• 3. Cher Monsieur Préat...

    VIEUX PAPIERS DE MEMOIRE (3)

     

     

    MONSIEUR PREAT ET LA CHORALE SAINT GREGOIRE

     

    Préparation de l'allocution d'André Liénart en 1960

     

     

    CHORALE

    SAINT GREGOIRE

    FLOREFFE

     

    Adresser la correspondance à

    M. André LIENART, Secrétaire

    Rue de la Gare - Floreffe

     

     

     

    Cher Monsieur Préat,

     

    Cette journée tant attendue fera date dans les annales de la chorale Saint Grégoire ; elle doit être marquée d'une pierre blanche car il nous est donné aujourd'hui de fêter non seulement le cinquantième anniversaire de notre société, mais aussi, occasion rare, le jubilé de son fondateur.

     

    On ne dira jamais assez ce que vous représentez pour la chorale.
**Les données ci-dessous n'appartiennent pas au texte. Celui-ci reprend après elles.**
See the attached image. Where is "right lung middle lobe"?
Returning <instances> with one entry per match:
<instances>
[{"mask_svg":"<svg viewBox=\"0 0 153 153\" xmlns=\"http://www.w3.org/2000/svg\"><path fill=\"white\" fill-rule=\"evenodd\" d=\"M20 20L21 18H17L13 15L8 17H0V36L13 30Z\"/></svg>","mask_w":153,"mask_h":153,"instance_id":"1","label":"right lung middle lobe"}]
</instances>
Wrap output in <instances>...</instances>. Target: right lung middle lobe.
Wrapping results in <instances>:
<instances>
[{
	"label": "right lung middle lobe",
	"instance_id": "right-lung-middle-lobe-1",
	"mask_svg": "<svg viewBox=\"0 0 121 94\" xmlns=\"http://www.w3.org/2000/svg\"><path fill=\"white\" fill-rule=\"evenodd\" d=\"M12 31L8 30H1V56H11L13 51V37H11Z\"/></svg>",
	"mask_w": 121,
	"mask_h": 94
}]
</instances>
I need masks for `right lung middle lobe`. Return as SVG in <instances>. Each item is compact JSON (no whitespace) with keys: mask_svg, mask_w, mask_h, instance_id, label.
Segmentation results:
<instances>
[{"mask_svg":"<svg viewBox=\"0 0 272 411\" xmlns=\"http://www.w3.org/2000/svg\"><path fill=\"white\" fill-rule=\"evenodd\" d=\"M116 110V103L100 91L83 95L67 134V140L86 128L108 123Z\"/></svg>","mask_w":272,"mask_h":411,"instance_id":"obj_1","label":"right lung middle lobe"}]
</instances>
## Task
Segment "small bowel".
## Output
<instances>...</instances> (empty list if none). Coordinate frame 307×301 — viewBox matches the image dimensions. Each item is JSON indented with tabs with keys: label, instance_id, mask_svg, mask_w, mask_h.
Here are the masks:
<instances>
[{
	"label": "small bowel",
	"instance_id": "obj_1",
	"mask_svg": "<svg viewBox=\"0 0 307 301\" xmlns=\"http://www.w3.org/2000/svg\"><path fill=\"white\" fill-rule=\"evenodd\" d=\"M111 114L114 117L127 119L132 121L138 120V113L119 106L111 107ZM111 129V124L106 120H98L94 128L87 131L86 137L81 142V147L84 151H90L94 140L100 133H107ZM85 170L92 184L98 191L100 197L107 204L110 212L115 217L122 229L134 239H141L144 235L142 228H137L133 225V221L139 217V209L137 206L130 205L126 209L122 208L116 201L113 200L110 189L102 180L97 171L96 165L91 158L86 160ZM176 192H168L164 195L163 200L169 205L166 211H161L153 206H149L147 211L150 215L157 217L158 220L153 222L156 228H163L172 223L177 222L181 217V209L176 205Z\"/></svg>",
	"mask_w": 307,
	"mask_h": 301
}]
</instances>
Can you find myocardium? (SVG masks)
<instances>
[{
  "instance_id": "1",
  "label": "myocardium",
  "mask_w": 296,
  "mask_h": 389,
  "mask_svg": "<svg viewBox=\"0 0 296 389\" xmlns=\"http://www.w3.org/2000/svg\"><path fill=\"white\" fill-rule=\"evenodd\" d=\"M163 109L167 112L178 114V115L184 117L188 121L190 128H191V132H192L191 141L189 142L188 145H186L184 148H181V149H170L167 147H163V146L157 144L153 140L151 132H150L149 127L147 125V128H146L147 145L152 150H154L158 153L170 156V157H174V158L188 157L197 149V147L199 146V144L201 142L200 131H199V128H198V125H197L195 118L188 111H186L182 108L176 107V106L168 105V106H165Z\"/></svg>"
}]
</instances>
Cette société, vous l'avez fondée dès votre arrivée à Floreffe en 1910 et depuis lors, sans aucune interruption que certaines périodes pénibles auraient pu justifier, vous l'avez fait vivre , guidée et soutenue inlassablement.

     

    Toujours le premier à répondre à l'appel, présent à chaque répétition, patient à votre poste, plein de tact dans vos remarques et conseils, paternel dans vos rares remontrances et chose précieuse, d'une humeur toujours égale, vous êtes réellement le père de la chorale.

     

    Monsieur Lomba vient de retracer les grandes réalisations de votre carrière, mais je me plais à souligner que c'est dans le travail quotidien que l'on juge l'homme car c'est là qu'il fait preuve de son dévouement et de son courage ; et dans ce domaine vous nous donnez chaque jour un magnifique exemple car vous êtes suivant l'expression d'un de nos choristes un fidèle serviteur.

     

    C'est de tout coeur que nous vous disons merci : merci d'avoir fondé la chorale, merci de l'avoir fait vivre, merci d'être vraiment le père et d'être pour chacun de nous vraiment un ami. Et si aujourd'hui nous avons mieux chanté qu'en d'autres occasions, c'est que nous y avons mis plus de coeur, que nous avons voulu mettre dans nos chants en plus de la prière, toute la gratitude et l'affection que nous avons pour vous.

     

    Voulant concrétiser ses sentiments à votre égard, la chorale avec le concours de ses anciens membres et de ses sympathisants vous offre ce carillon qui à chaque heure qu'il égrenera vous rappellera notre gratitude et notre estime.

     

     

    Madame Préat,

     

    nous vous associons de tout coeur aux éloges qui sont adressés à votre mari. Depuis cinquante ans vous êtes la compagne et la gardienne de son foyer où il a pu refaire constamment, au milieu de ses enfants, sa volonté et son courage de servir.

     

    Nous vous offrons ces quelques fleurs en compensation des nombreuses soirées d'intimité dont la chorale vous a frustrée par ses répétitions bien sûr... mais aussi par certaines parties de cartes interminables... la chance est parfois capricieuse...

     

    Nous ne doutons pas un instant que vous ne réserviez à la chorale autant d'indulgence pour l'avenir que vous lui en avez accordée par le passé.

     

    Cher Monsieur Préat, au nom de la chorale, je vous dis une fois de plus merci et souhaite pour longtemps encore votre présence parmi nous.

     

     

    3. Cher Monsieur Préat...

     

    Victor Préat était l'organiste et le sacristain de l'église paroissiale de Floreffe. Il était né à Flavion le 25 octobre 1885. Il habitait la longue maison blanche sur la place communale, nommée aujourd'hui Place Roi Baudouin. Depuis peu, cette maison est devenue la Maison Médicale 'Pont du Wéry'. Son épouse,  Léonie Marotte était née à Rhisnes le 14 mars 1886. Elle décédera à Floreffe en mars 1968. 

     

    On peut aussi noter que Monsieur Préat fabriquait des cierges et des bougies dans l'annexe de sa maison dont on peut apercevoir la curieuse silhouette au bord du Wéry.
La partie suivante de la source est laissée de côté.